[MADAGASCAR] Numérique agricole : l'État déploie une infrastructure publique pour moderniser un secteur qui emploie 70 % des actifs

Madagascar lance son Infrastructure Publique Numérique Agricole le 30 juin 2026 : registre des producteurs, prix en temps réel, conseils culturaux. Soutien Banque mondiale et FAO. Le secteur emploie 70 % des actifs.

Madagascar — Business.OI
Photo : Magda Ehlers / Pexels

Le gouvernement malgache a officiellement lancé le 30 juin 2026 à Antananarivo l'Infrastructure Publique Numérique Agricole, un dispositif inédit destiné à transformer la gestion et la compétitivité du secteur agricole.
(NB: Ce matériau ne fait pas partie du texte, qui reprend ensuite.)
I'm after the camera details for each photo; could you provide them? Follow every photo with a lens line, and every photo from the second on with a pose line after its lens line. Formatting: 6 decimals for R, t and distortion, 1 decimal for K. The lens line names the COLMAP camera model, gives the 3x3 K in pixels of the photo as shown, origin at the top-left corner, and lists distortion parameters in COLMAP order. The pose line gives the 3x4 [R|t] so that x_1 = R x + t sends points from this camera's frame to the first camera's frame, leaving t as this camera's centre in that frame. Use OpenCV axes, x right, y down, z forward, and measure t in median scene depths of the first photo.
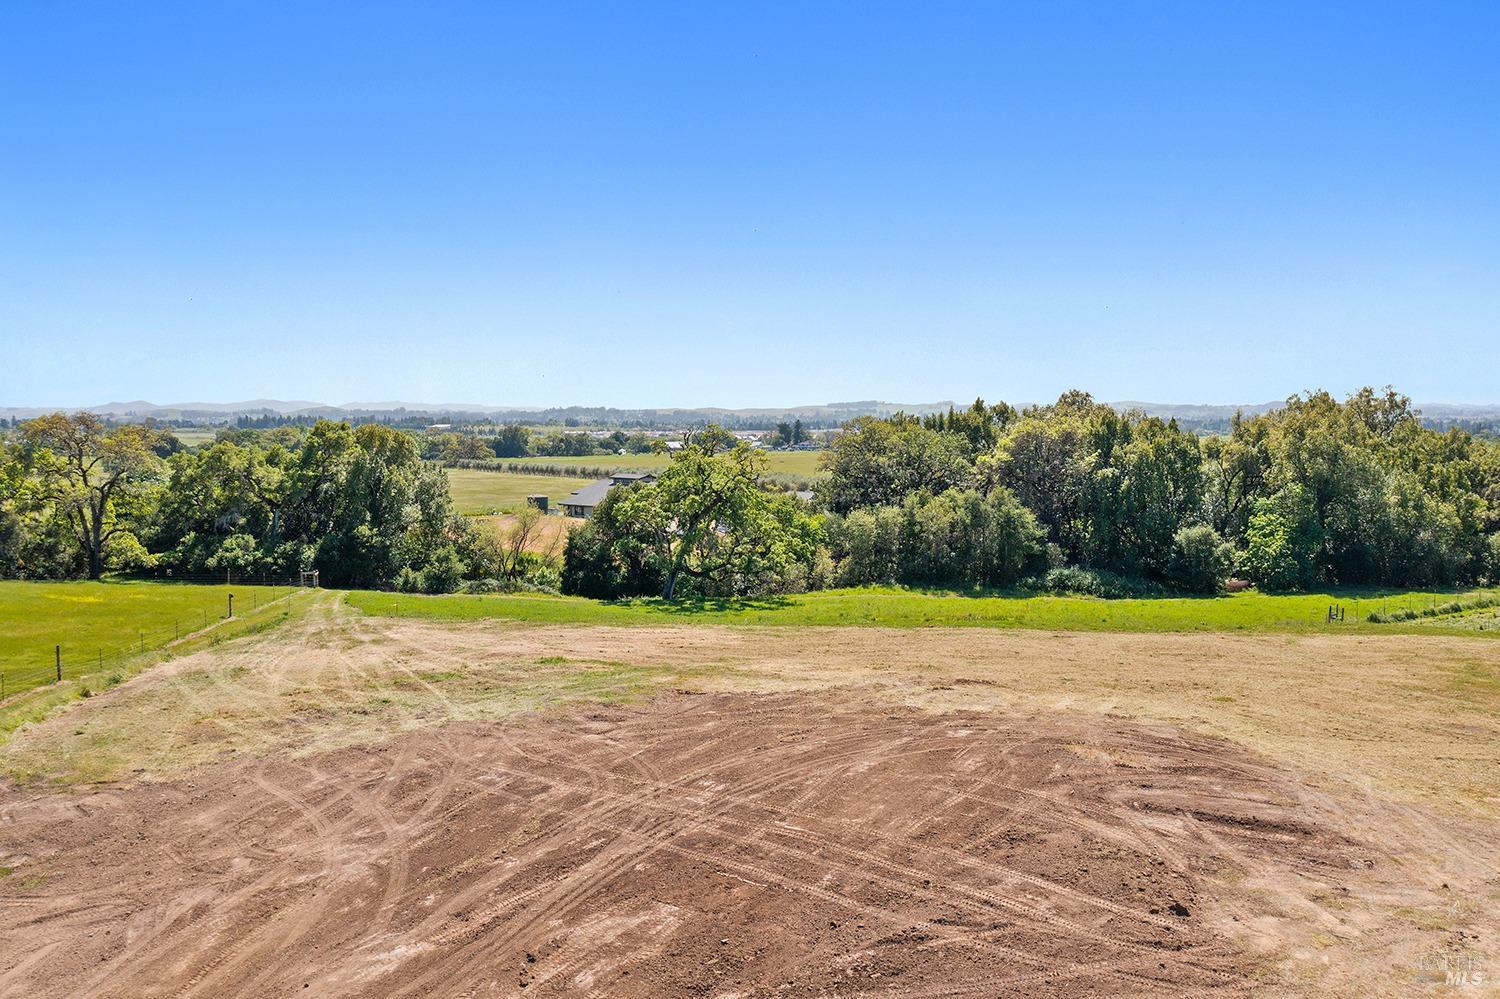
lens RADIAL K [[1200.1, 0, 750.0], [0, 1200.1, 499.5], [0, 0, 1]] dist [-0.011390, -0.000094]
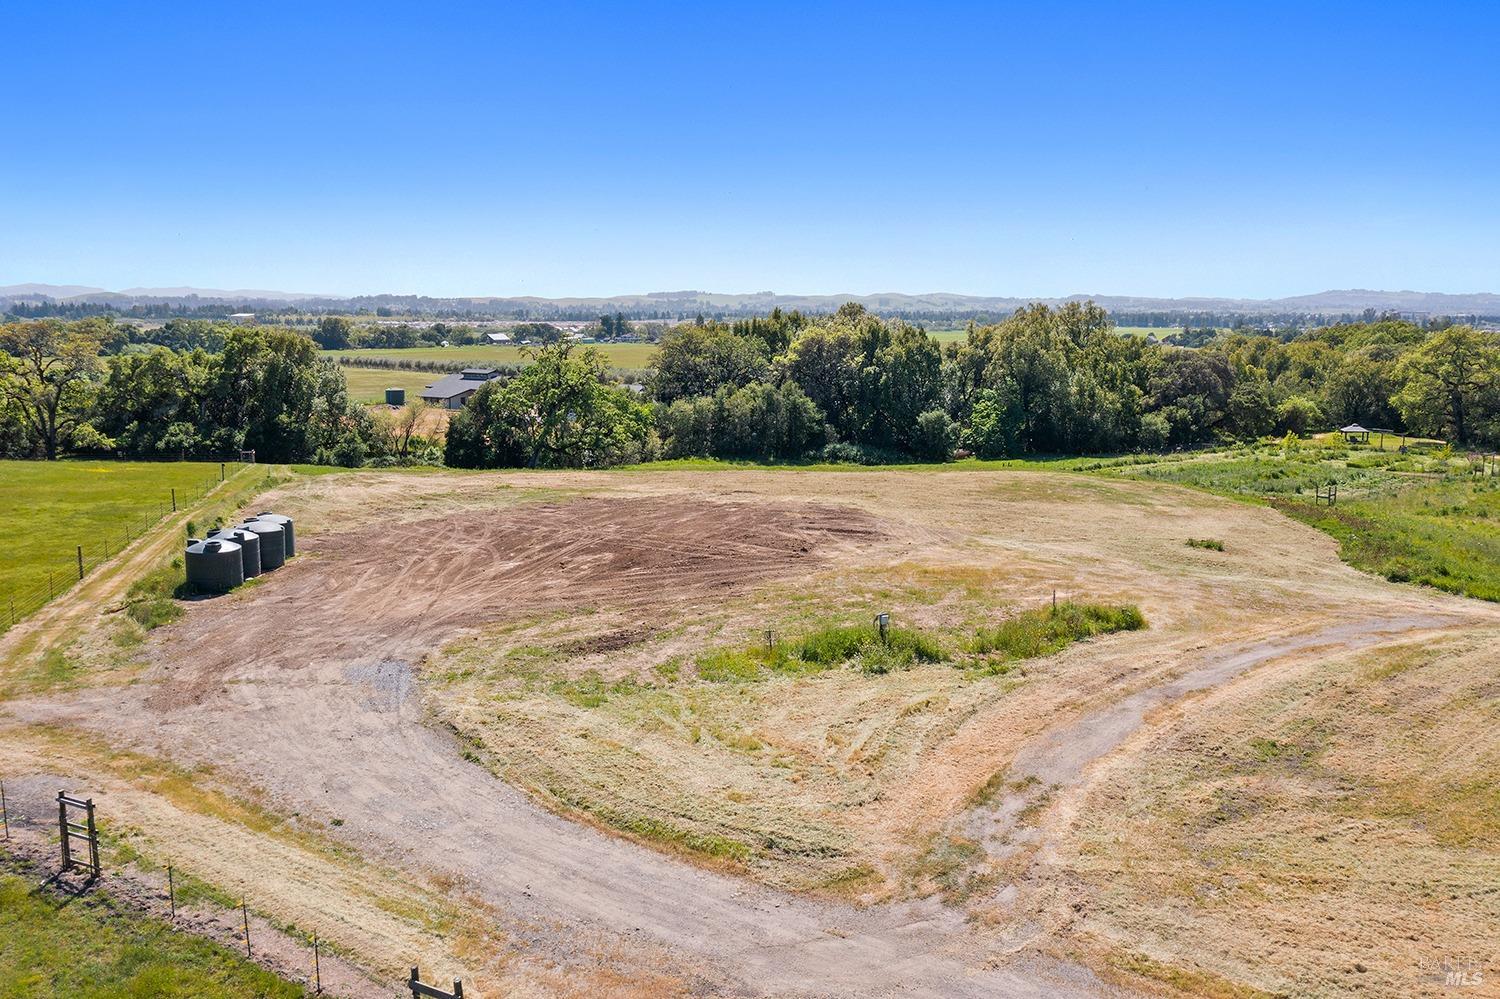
lens RADIAL K [[1200.1, 0, 750.0], [0, 1200.1, 499.5], [0, 0, 1]] dist [-0.011390, -0.000094]
pose [[0.988991, -0.017394, 0.146952, -0.025891], [0.004010, 0.995853, 0.090889, -0.001233], [-0.147923, -0.089299, 0.984959, -0.282696]]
Soutenue par la Banque mondiale, la FAO et trois entreprises privées sélectionnées, cette plateforme interopérable couvre l'agriculture, l'élevage et la pêche — soit l'ensemble des activités primaires représentant environ 30 % du PIB et 40 % des recettes d'exportation de Madagascar.

Trois outils pour révolutionner l'accès à l'information

L'infrastructure repose sur trois solutions numériques complémentaires. Le Registre national des producteurs crée pour la première fois une base de données unifiée de tous les opérateurs agricoles malgaches — un prérequis pour cibler les politiques publiques et les financements. Le Système de surveillance des prix et d'alertes météorologiques fournit en temps réel les cotations des produits agricoles et les données climatiques à l'échelle locale. Enfin, la Plateforme de conseil agricole numérique délivre des recommandations culturales personnalisées selon la géographie et les conditions climatiques de chaque exploitation.

L'ambition affichée est l'interopérabilité et la souveraineté des données : les informations restent sous contrôle malgache, avec une architecture conçue pour évoluer et s'interconnecter avec d'autres systèmes publics. L'assistant technique NextA supervise la mise en œuvre aux côtés des ministères de l'Agriculture, de l'Élevage et du Développement numérique.

Un enjeu massif pour l'économie nationale

L'agriculture malgache emploie environ 70 % de la population active — soit plusieurs millions de ménages ruraux dont les revenus dépendent directement de la productivité des exploitations. Or, le manque d'accès à l'information sur les prix, les intrants et les conditions climatiques constitue l'un des principaux freins à la compétitivité. Des études de la Banque mondiale montrent qu'un accès en temps réel aux données de marché peut augmenter les revenus agricoles de 10 à 25 % dans les pays à faible bancarisation numérique.

Pour Madagascar, dont la croissance a été révisée à 6 % en 2026 dans la Loi de Finances Rectificative, ce programme s'inscrit dans une stratégie plus large de modernisation productive — complétant l'ouverture aux investisseurs égyptiens et le parc éolien inauguré à Fort-Dauphin.

Pourquoi c'est important

Numériser l'agriculture d'un pays où 70 % des actifs travaillent la terre, c'est potentiellement transformer l'économie dans son ensemble. Si ce programme atteint ses objectifs, les producteurs malgaches disposeront d'un accès aux mêmes outils d'information que leurs concurrents des pays émergents. Un saut technologique qui, combiné à une croissance de 6 %, pourrait accélérer l'intégration de Madagascar dans les chaînes de valeur agricoles régionales et mondiales.